COMPMID-661: Vectorize im2col and add lws heuristics for convolution kernels #46

Change-Id: Idaab987384d6a12a114f609abd50446fd94536b2
Reviewed-on: https://eu-gerrit-1.euhpc.arm.com/110879
Tested-by: BSG Visual Compute Jenkins server to access repositories on http://mpd-gerrit.cambridge.arm.com <bsgcomp@arm.com>
Reviewed-by: Anthony Barbier <anthony.barbier@arm.com>
diff --git a/src/core/CL/kernels/CLGEMMMatrixMultiplyKernel.cpp b/src/core/CL/kernels/CLGEMMMatrixMultiplyKernel.cpp
index d39dcdb..16706dd 100644
--- a/src/core/CL/kernels/CLGEMMMatrixMultiplyKernel.cpp
+++ b/src/core/CL/kernels/CLGEMMMatrixMultiplyKernel.cpp
@@ -68,7 +68,19 @@
     GPUTarget arch_target = get_arch_from_target(get_target());
 
     // Configure LWS hint
-    _lws_hint = (output->info()->dimension(1) == 196) ? cl::NDRange(1, 7) : cl::NDRange(8, 8);
+    if(arch_target == GPUTarget::BIFROST && input1->info()->dimension(1) == 24)
+    {
+        // LWS optimized for the 11x11 AlexNet convolution on Bifrost.
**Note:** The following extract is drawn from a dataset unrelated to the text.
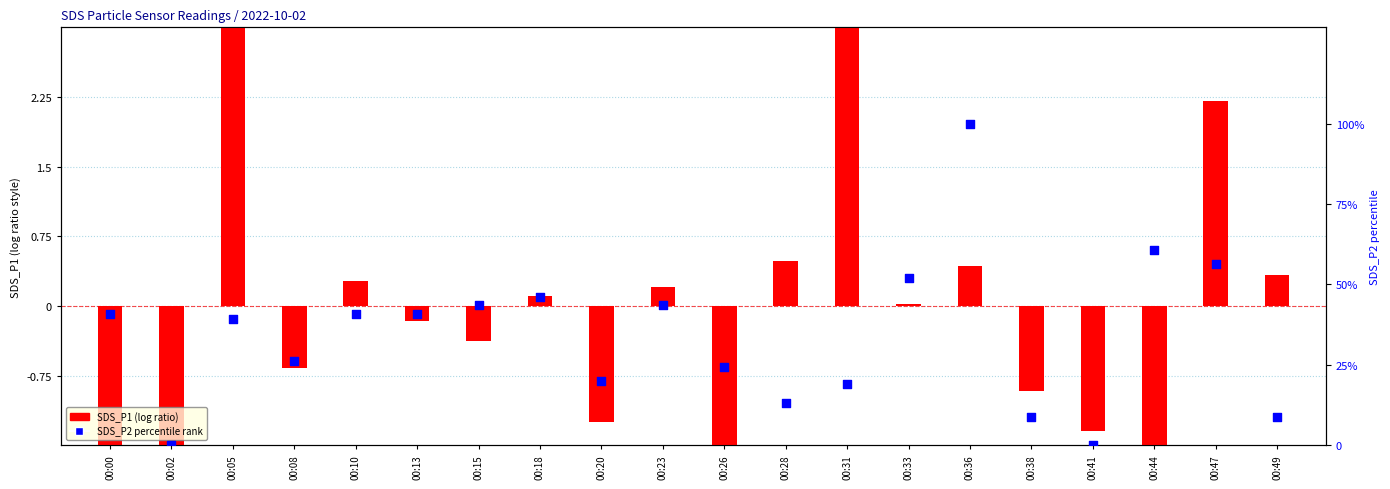

Is the value of SDS_P1 (log ratio) at 00:18 greater than the value of SDS_P2 (percentile rank) at 00:47?

No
+        _lws_hint = cl::NDRange(2, 2);
+    }
+    else if(output->info()->dimension(1) == 196)
+    {
+        _lws_hint = cl::NDRange(1, 7);
+    }
+    else
+    {
+        _lws_hint = cl::NDRange(8, 8);
+    }
 
     // Create build options
     CLBuildOptions build_opts;